US 12,248,767 B2
Code generation through reinforcement learning using code-quality rewards
Shao Kun Deng, New York City, NY (US); Neelakantan Sundaresan, Bellevue, WA (US); Alexey Svyatkovskiy, Bellevue, WA (US); and Michele Tufano, Bellevue, WA (US)
Assigned to Microsoft Technology Licensing, LLC., Redmond, WA (US)
Filed by MICROSOFT TECHNOLOGY LICENSING, LLC., Redmond, WA (US)
Filed on Feb. 20, 2024, as Appl. No. 18/582,248.
Application 18/582,248 is a continuation of application No. 17/555,263, filed on Dec. 17, 2021, granted, now 11,941,373.
Prior Publication US 2024/0192927 A1, Jun. 13, 2024
This patent is subject to a terminal disclaimer.
Int. Cl.

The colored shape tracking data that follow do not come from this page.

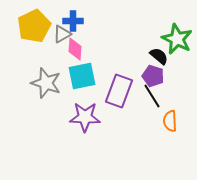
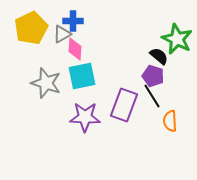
yellow pentagon: moved 3 px left, 2 px down
purple rectangle: moved 5 px right, 14 px down
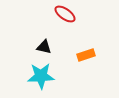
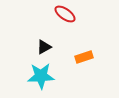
black triangle: rotated 42 degrees counterclockwise
orange rectangle: moved 2 px left, 2 px down
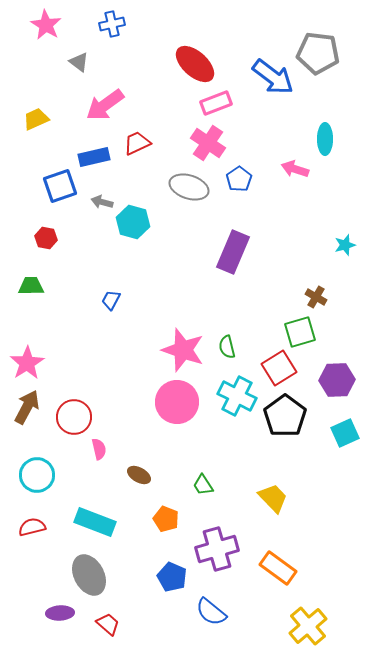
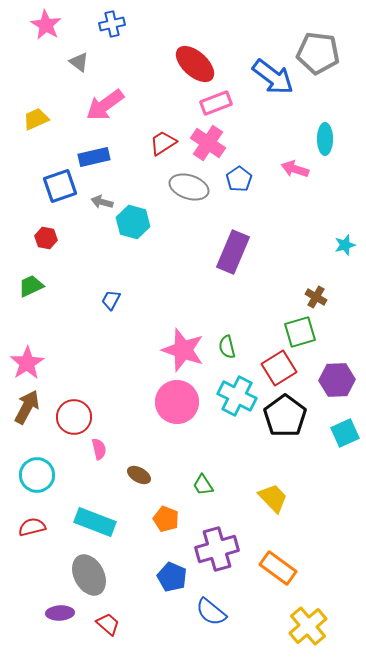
red trapezoid at (137, 143): moved 26 px right; rotated 8 degrees counterclockwise
green trapezoid at (31, 286): rotated 24 degrees counterclockwise
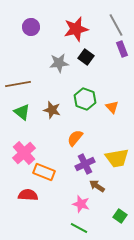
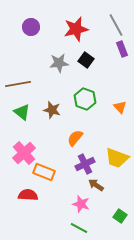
black square: moved 3 px down
orange triangle: moved 8 px right
yellow trapezoid: rotated 30 degrees clockwise
brown arrow: moved 1 px left, 1 px up
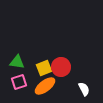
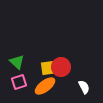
green triangle: rotated 35 degrees clockwise
yellow square: moved 4 px right; rotated 14 degrees clockwise
white semicircle: moved 2 px up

G06F 8/33 (2018.01); G06F 18/21 (2023.01); G06N 3/04 (2023.01)
CPC G06F 8/33 (2013.01) [G06F 18/217 (2023.01); G06N 3/04 (2013.01)] 20 Claims
OG exemplary drawing
 
1. A system comprising:
a processor; and
a memory that stores a program configured to be executed by the processor, the program comprising instructions to perform actions that:
access a first deep learning model previously trained to generate source code for a first source code task, wherein the first deep learning model comprises parameters learned through cross-entropy loss;
tune the parameters of the first deep learning model to train a second deep learning model to learn to generate source code for a second source code task, wherein tune the parameters of the first deep learning model to train the second deep learning model comprises instructions to perform actions that:
input a training sample to the first deep learning model and to the second deep learning model, wherein the first deep learning model predicts a first predicted source code snippet over T timesteps, wherein the second deep learning model predicts a second predicted source code snippet over T timesteps;
compute a code-quality reward for the second predicted source code snippet, wherein the code-quality reward is based on syntax correctness of the second predicted source code snippet, successful execution of the second predicted source code snippet, successful compilation of the second predicted source code snippet, and successful invocation of the second predicted source code snippet;
compute a reward for the second predicted source code snippet at each timestep t based on a divergence between an output distribution from the first deep learning model at each time step t and an output distribution from the second deep learning model at each time step t;
add the code-quality reward to the reward of the last timestep;
compute a policy loss based on the rewards of each timestep t; and
backpropagate the policy loss to the second deep learning model to adjust the parameters of the second deep learning model; and
deploy the second deep learning model in an inference system to generate source code for the second source code task.